Tags

, , , , ,

For most of this year, I’ve been writing next to windows overlooking a forest.

I’ve been grateful for the green.

I’ve been ecstatic, most mornings this fall, to be greeted with a blast of gold from all the broadleaf maples towering over our apartment.

And then the winds came, and in one week that I was away, most of the leaves disappeared.

I returned home to moss-shrouded tree skeletons, so pathetic in the cold wind and Portland gloom, I imagine them shivering.

But our hummingbirds have stayed loyal.  (We call them ours because we put up a feeder in spring, and drew hummers when our neighbors said they had not seen any in the ‘hood.)

No matter how cold or dark or wet, our little ruby-and-emerald beauties are steadfast.

They’re not battling so much as in summer, when their territorial antics gave us hours of Matrix-style entertainment — tiny wings batting a million miles a minute, forward, backward, then seemingly invisible in flight as they divebombed rivals.

They were waiting.

They were waiting for us to refill the feeder.

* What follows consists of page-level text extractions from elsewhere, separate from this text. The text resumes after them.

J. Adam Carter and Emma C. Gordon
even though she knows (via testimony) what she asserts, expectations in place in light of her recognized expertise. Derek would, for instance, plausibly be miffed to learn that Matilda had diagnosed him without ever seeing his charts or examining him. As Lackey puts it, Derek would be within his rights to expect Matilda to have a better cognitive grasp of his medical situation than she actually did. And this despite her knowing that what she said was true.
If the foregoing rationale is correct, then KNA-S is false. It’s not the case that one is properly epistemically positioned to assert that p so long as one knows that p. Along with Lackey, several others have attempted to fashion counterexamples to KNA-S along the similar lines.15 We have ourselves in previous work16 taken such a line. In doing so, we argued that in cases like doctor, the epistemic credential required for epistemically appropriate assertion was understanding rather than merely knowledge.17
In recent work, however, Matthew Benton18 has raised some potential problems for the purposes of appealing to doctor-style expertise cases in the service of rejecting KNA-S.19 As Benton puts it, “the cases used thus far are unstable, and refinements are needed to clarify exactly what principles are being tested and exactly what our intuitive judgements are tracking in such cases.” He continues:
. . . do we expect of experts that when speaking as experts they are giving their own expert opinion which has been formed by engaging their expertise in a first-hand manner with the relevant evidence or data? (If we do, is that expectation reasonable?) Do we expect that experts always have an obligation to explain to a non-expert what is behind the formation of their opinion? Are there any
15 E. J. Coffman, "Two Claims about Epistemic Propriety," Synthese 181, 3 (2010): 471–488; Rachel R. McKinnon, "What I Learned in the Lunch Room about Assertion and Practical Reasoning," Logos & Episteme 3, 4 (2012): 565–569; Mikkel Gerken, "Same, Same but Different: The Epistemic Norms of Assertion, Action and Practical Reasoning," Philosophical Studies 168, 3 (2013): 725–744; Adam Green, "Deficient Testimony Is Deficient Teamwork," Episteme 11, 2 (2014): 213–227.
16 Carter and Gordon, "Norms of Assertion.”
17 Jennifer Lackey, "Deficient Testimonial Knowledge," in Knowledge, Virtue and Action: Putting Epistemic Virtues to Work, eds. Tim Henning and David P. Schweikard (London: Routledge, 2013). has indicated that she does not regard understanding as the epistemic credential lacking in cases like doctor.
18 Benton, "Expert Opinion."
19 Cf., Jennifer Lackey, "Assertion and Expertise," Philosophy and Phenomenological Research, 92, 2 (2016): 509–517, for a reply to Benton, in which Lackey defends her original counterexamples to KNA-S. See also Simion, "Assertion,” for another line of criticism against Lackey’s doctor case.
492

It still had lots of nectar, but the days had turned chilly.  Hadi decided yesterday we should be kind and brew a new batch of sugar water for our guests.

He served the nectar at room temperature.

No sooner had he refilled the thing, one saucy hummer was at the feeder, sipping long and — for him — slowly.

Then another.  Then another.

No one was fighting.  All were sharing.

Hmmm … after a summer of fighting, they seem to have settled into a feeding pattern of common good.

How do I know?

Because at 9 p.m., I could still see two hummingbirds taking turns at the feeder next to our windows.

We have tried to take a good close-up of our tiny neighbors, but even stepping quietly on the deck is alarming, and they usually dart away.

Same with shooting through the windows.  Our shadows seem to disturb them.

So these are the only shots we managed all year.

I’m grateful they’re not as good as we wanted them to be.